» Your goal
Tell me how many lines in the data below hold the string "AEDS", and say nothing else.

» Source data
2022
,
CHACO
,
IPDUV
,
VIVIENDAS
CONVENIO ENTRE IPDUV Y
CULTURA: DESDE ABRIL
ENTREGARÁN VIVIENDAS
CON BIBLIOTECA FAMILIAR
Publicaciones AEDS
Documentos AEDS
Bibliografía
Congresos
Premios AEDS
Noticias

--

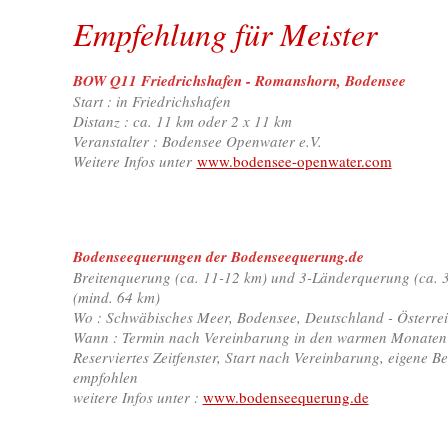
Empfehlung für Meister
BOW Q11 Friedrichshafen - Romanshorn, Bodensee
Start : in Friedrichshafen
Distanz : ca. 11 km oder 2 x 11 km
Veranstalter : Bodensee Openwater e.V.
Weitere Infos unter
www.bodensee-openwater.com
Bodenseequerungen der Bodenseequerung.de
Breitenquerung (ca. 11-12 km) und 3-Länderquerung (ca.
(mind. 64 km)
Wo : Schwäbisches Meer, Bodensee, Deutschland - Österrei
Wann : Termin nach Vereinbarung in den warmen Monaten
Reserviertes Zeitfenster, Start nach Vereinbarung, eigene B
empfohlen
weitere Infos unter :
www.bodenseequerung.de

---

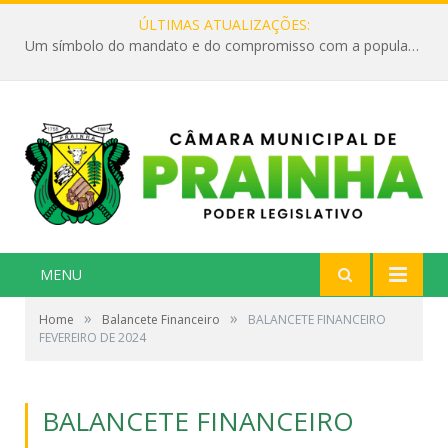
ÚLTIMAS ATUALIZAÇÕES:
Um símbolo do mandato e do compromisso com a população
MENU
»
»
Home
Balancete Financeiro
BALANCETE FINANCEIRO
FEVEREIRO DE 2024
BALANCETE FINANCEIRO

» Result of this exercise
3